O que o reality "O Aprendiz" ensinou a Trump sobre campanha política
Donald Trump, como qualquer bom protagonista de "reality show", não inspira opiniões neutras. Ele é um salvador ou um desastre; um intolerante ou um patriota; aquele que diz a verdade ou um bufão; um líder nas pesquisas que se impõe ou uma bolha prestes a estourar. Em um ponto, ao menos, há uma espécie de consenso entre os comentaristas políticos: que a candidatura abrasiva, movida pela celebridade, ao estilo do comediante Don Rickles, de Trump não tem precedente.

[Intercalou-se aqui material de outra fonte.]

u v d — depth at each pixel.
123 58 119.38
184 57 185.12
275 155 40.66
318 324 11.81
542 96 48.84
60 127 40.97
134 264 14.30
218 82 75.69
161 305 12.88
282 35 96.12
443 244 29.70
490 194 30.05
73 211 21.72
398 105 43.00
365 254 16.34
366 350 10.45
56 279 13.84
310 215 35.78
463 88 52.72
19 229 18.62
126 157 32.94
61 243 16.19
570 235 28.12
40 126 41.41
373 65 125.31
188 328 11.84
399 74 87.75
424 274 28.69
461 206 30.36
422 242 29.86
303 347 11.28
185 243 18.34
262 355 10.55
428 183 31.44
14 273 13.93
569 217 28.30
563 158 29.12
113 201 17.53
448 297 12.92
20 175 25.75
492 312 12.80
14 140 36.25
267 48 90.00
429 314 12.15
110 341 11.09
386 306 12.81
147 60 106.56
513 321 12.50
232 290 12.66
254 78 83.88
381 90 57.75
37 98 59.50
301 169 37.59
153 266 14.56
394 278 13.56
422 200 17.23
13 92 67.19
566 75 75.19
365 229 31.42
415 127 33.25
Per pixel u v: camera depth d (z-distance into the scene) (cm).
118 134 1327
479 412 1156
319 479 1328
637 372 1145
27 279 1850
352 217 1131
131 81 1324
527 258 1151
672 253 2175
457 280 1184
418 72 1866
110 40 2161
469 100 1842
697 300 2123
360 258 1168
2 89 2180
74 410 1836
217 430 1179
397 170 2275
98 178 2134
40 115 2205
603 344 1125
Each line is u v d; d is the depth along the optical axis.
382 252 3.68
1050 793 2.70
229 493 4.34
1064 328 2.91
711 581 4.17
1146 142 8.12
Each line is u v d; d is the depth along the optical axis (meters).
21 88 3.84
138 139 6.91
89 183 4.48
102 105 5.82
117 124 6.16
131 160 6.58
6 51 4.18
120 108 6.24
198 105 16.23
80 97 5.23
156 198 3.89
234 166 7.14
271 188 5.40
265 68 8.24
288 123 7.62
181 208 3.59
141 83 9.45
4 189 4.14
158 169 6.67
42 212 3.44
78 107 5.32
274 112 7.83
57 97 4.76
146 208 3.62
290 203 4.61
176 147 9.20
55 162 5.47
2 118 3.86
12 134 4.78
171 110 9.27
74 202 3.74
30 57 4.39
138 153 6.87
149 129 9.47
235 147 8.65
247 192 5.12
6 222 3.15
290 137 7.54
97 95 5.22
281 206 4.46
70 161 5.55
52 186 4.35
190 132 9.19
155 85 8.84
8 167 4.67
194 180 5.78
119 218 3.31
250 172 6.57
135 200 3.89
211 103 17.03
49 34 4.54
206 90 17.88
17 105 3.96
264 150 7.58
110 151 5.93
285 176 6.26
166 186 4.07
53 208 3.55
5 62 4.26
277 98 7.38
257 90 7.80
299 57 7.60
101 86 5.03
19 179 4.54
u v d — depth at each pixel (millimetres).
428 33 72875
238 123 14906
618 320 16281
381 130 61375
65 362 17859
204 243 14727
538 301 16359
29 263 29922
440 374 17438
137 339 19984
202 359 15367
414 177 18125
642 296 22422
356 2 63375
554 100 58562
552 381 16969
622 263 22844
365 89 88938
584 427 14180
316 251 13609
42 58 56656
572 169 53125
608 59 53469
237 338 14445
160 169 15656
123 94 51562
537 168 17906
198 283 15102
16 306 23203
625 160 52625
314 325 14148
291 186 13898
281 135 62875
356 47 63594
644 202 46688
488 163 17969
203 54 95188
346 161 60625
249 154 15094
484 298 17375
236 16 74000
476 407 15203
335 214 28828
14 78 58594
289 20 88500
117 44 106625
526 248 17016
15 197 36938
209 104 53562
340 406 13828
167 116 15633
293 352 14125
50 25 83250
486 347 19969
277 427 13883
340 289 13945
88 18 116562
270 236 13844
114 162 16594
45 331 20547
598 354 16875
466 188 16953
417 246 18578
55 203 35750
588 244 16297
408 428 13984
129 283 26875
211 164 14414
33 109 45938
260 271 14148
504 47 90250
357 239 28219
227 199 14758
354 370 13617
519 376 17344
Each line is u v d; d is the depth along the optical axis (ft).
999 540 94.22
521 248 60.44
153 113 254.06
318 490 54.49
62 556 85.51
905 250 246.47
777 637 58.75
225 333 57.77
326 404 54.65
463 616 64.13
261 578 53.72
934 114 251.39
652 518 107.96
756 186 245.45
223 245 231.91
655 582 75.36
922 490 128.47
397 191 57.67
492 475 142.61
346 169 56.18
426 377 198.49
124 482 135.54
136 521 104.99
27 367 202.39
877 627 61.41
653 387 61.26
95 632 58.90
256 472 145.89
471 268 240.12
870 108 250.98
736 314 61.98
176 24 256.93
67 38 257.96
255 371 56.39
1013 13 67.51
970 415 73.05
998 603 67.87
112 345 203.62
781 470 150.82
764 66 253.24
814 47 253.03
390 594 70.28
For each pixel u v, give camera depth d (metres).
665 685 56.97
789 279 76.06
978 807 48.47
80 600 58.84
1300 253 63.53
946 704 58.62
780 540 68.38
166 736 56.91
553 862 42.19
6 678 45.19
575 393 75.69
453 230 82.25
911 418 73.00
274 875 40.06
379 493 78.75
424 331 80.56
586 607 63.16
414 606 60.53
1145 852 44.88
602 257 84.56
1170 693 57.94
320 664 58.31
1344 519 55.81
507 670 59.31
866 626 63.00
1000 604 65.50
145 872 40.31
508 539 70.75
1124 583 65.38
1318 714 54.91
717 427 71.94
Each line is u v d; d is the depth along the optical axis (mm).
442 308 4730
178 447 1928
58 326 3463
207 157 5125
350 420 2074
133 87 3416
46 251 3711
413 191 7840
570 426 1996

E é sem precedentes se seus hábitos de televisão se limitarem aos canais “C-Span” (canal que faz cobertura das atividades do governo federal e Congresso) e “CNN”. Mas se você assistiu “reality shows” na última década ou duas, você já se cansou de ver isso. Você já viu isso com Richard Hatch e Russell Hantz, os manipuladores que você adora odiar de “Survivor” (“No Limite” no Brasil); nas maledicências de sala de reuniões em “O Aprendiz” de Trump; em Courtney Robertson, a vencedora resoluta de “The Bachelor”, que registrou sua experiência no livro “I Didn’t Come Here to Make Friends” (“Eu Não Vim Aqui Para Fazer Amigos”, em tradução livre, não lançado no Brasil), que daria um ótimo título para um futuro livro de memórias de campanha de Trump.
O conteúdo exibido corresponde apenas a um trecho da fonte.